The marketing business is able to demonstrate the contrary of the truth. Here is a good example.

When you read this press release, you can think that LTO is a growing and successful activity. It's not.

The only two figures revealed concerned the compress capacity shipped on LTO cartridges: 76,000PB in 2015, up 17.8% Y/Y in 2015, and 385,000PB since the introduction of the technology in 2000.

These figures are probably true as they came from three big companies like HPE, IBM and Quantum, but does it mean that the market is growing?

Formerly the only figures publicly published on the tape market came from the Santa Clara Consulting Group but the analyst firm has stopped its calculation at the end of 2014, maybe because the number of clients in tape business declined. Here are the last stats from SCCG:

Tape cartridges revenue in $ million

sccg
Why suddenly, in 2015, the market rebounded after a long diminishing trend? It does not rebound.

The capacity shipped is up Y/Y 17.8.% but it's the result of the increased capacity of the individual LTO cartridges with each generation, native 1.5TB (+88%) for LTO-5 in 2010, to 2.5TB (+67%) for LTO-6 in 2013 and 6TB (+140%) for LTO-7 in 2015. The global increased LTO capacity in 2015 is much lower than that in percentage. And customers are not only new ones entering in tape, a lot of them just migrating to higher capacity drives and cartridges.

That the same currently for HDDs: the worldwide capacity shipped is increasing as the individual capacity of the drives is going up, but the global value of this market is decreasing.

Our opinion is that the worldwide tape market continues to decrease. It's now all about totally LTO - if you except tape for mainframes from IBM and Oracle/StorageTek -. There few DDS DAT used. DLT, AIT, QIC and 8mm are practically dead.

We are waiting for other figures from the LTO consortium to know the real situation of the tape market. The press release does not reveal the two main figures to prove that the value is going up: the number of drives and cartridges shipped. It only said: "Shipments in 2015 reflect a small decrease in media unit shipments over the prior year." What do you mean by "small decrease"?

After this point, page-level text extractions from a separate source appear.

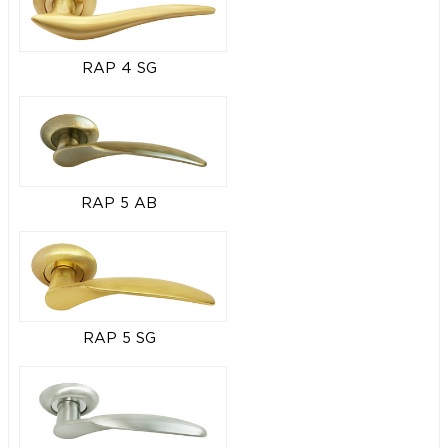
RAP 4 SG
RAP 5 AB
RAP 5 SG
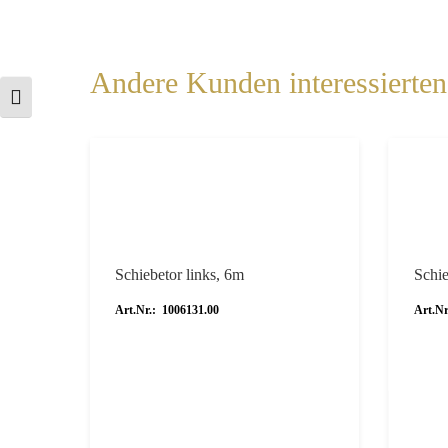
Andere Kunden interessierten 
Schrift vergrößern
Schiebetor links, 6m
Schie
Art.Nr.: 1006131.00
Art.Nr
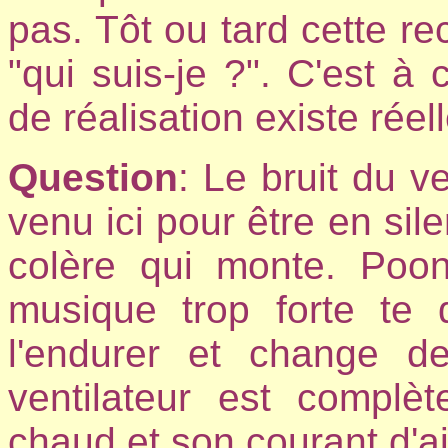
pas. Tôt ou tard cette re
"qui suis-je ?". C'est à
de réalisation existe réel
Question
: Le bruit du v
venu ici pour être en sile
colère qui monte. Poonj
musique trop forte te
l'endurer et change d
ventilateur est complèt
chaud et son courant d'a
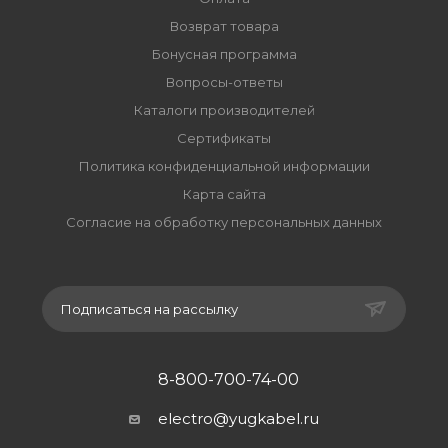
Возврат товара
Бонусная программа
Вопросы-ответы
Каталоги производителей
Сертификаты
Политика конфиденциальной информации
Карта сайта
Согласие на обработку персональных данных
Подписаться на рассылку
8-800-700-74-00
electro@yugkabel.ru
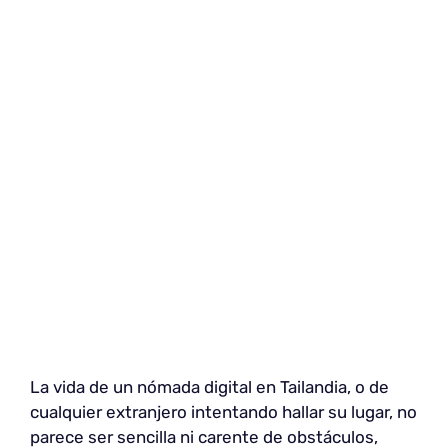
La vida de un nómada digital en Tailandia, o de
cualquier extranjero intentando hallar su lugar, no
parece ser sencilla ni carente de obstáculos,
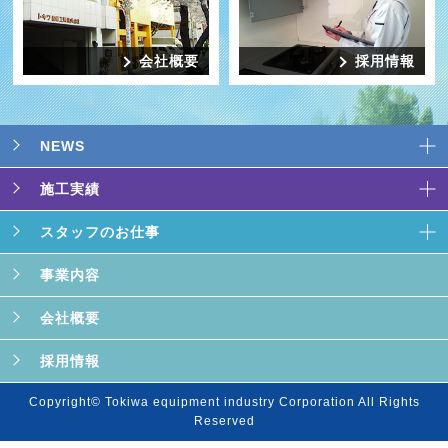
会社概要
採用情報
NEWS
施工実績
スタッフのお仕事
事業内容
会社概要
採用情報
Copyright© Tokiwa equipment industry Corporation All Rights
Reserved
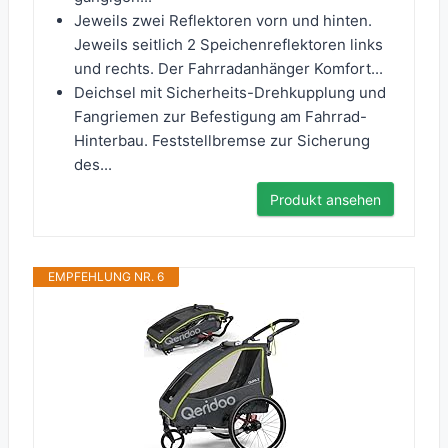
Jeweils zwei Reflektoren vorn und hinten.
Jeweils seitlich 2 Speichenreflektoren links
und rechts. Der Fahrradanhänger Komfort...
Deichsel mit Sicherheits-Drehkupplung und
Fangriemen zur Befestigung am Fahrrad-
Hinterbau. Feststellbremse zur Sicherung
des...
Produkt ansehen
EMPFEHLUNG NR. 6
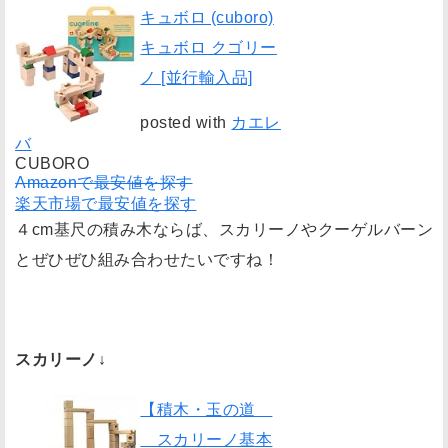
キュボロ (cuboro)
キュボロ クゴリー
ノ [並行輸入品]
posted with
カエレ
バ
CUBORO
Amazonで最安値を探す
楽天市場で最安値を探す
４cm基尺の積み木ならば、スカリーノやクーゲルバーン
とぜひぜひ組み合わせたいですね！
スカリーノ↓
【積木・玉の道
スカリーノ基本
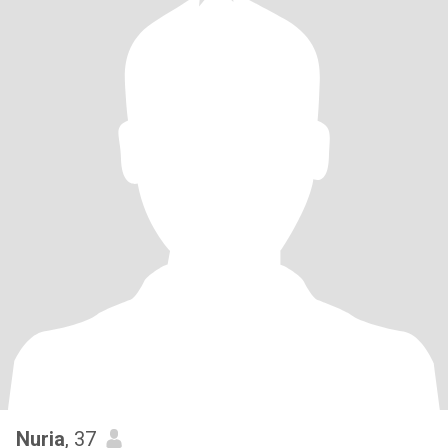
Nuria
, 37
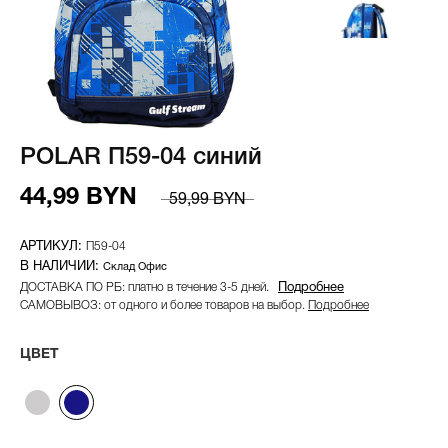
POLAR П59-04 синий
44,99 BYN
59,99 BYN
П59-04
Склад Офис
ДОСТАВКА ПО РБ: платно в течение 3-5 дней.
Подробнее
САМОВЫВОЗ: от одного и более товаров на выбор.
Подробнее
ЦВЕТ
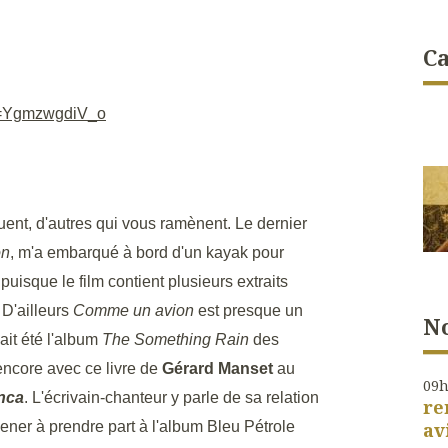
Ca
v=YgmzwgdiV_o
ent, d'autres qui vous ramènent. Le dernier
on
, m'a embarqué à bord d'un kayak pour
isque le film contient plusieurs extraits
D'ailleurs
Comme un avion
est presque un
No
it été l'album
The Something Rain
des
encore avec ce livre de
Gérard Manset
au
09
inca
. L'écrivain-chanteur y parle de sa relation
re
ener à prendre part à l'album Bleu Pétrole
av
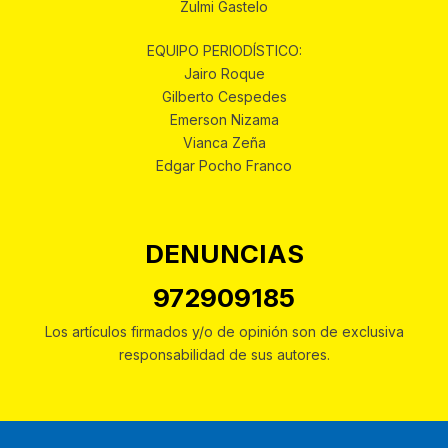
Zulmi Gastelo
EQUIPO PERIODÍSTICO:
Jairo Roque
Gilberto Cespedes
Emerson Nizama
Vianca Zeña
Edgar Pocho Franco
DENUNCIAS
972909185
Los artículos firmados y/o de opinión son de exclusiva
responsabilidad de sus autores.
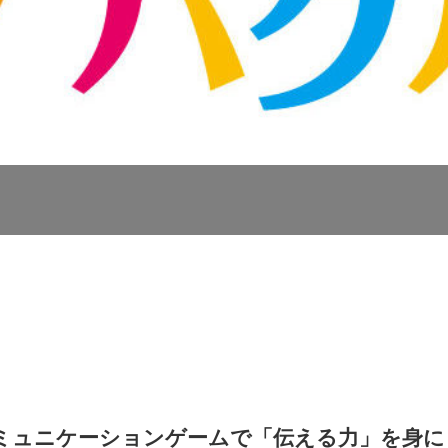
ミュニケーションゲームで「伝える力」を身に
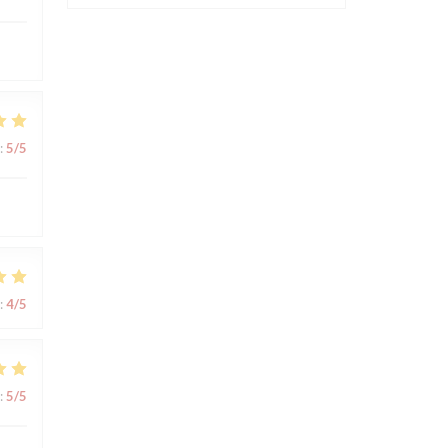
:
5
/5
:
4
/5
:
5
/5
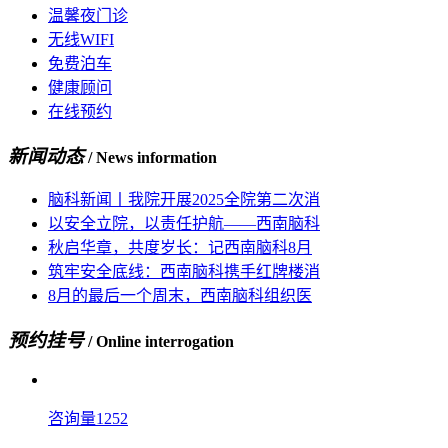
温馨夜门诊
无线WIFI
免费泊车
健康顾问
在线预约
新闻动态
/ News information
脑科新闻丨我院开展2025全院第二次消
以安全立院，以责任护航——西南脑科
秋启华章，共度岁长：记西南脑科8月
筑牢安全底线：西南脑科携手红牌楼消
8月的最后一个周末，西南脑科组织医
预约挂号
/ Online interrogation
咨询量1252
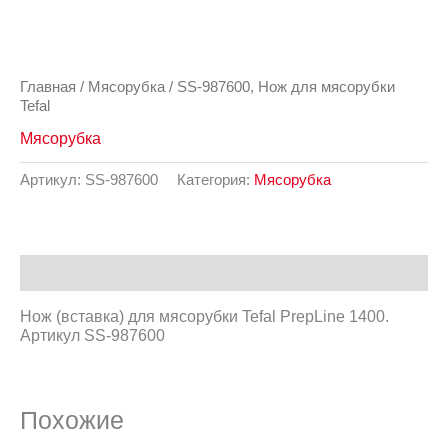
Главная
/
Мясорубка
/ SS-987600, Нож для мясорубки
Tefal
Мясорубка
Артикул:
SS-987600
Категория:
Мясорубка
Описание
Нож (вставка) для мясорубки Tefal PrepLine 1400.
Артикул SS-987600
Похожие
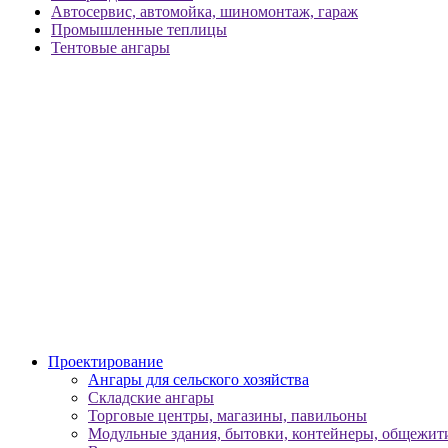
Автосервис, автомойка, шиномонтаж, гараж
Промышленные теплицы
Тентовые ангары
Проектирование
Ангары для сельского хозяйства
Складские ангары
Торговые центры, магазины, павильоны
Модульные здания, бытовки, контейнеры, общежити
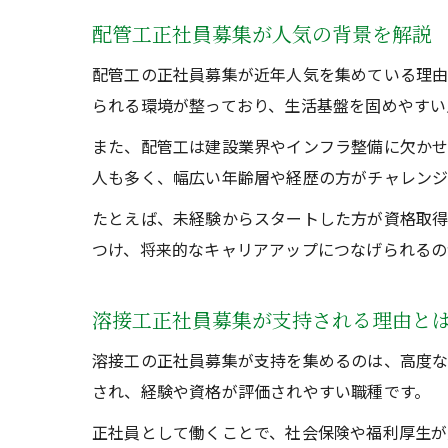
配管工正社員募集が人気の背景を解説
配管工の正社員募集が近年人気を集めている理由
られる環境が整っており、生活基盤を固めやすい
また、配管工は建設業界やインフラ整備に欠かせ
人も多く、幅広い年齢層や経歴の方がチャレンジ
たとえば、未経験からスタートした方が資格取得
つけ、将来的なキャリアアップにつなげられるの
溶接工正社員募集が支持される理由と
溶接工の正社員募集が支持を集めるのは、高度な
され、経験や資格が評価されやすい職種です。
正社員として働くことで、社会保険や福利厚生が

There are now only four companies really involved in manufacturing of LTO-7: HP and IBM for the drives (Quantum is an OEM of HP), Fujifilm and Sony for the media (Hitachi Maxell stopped after LTO-6 according to its web site, Imation and TDK since 2014 are no more making cartridges). At the time of LTO-1, Seagate was a member of the LTO consortium but its tape division was spun off as Seagate Removable Storage Solutions, later renamed Certance, which was subsequently acquired by Quantum.

Today LTO is no more used for backup but for archiving only,
in competition with Blu-ray, but with two disadvantages:

  • - access time desperately slow: an average of 50 to 60 seconds for the first file
  • - relative compatibility: with a Blu-Ray drive, you can read about all the former generation of optical discs including the first CD-ROM in 1997; with a LTO-7 drive you can read and write LTO-6, not the former ones, and read LTO-5 and -6 only, meaning that you are obliged to migrate regularly data to a new generation of LTO format, a difficulty for a long-term archiving media; furthermore, it is recommended to read all the cartridges each one or two years to verify if the data are correctly registered, a lengthy process.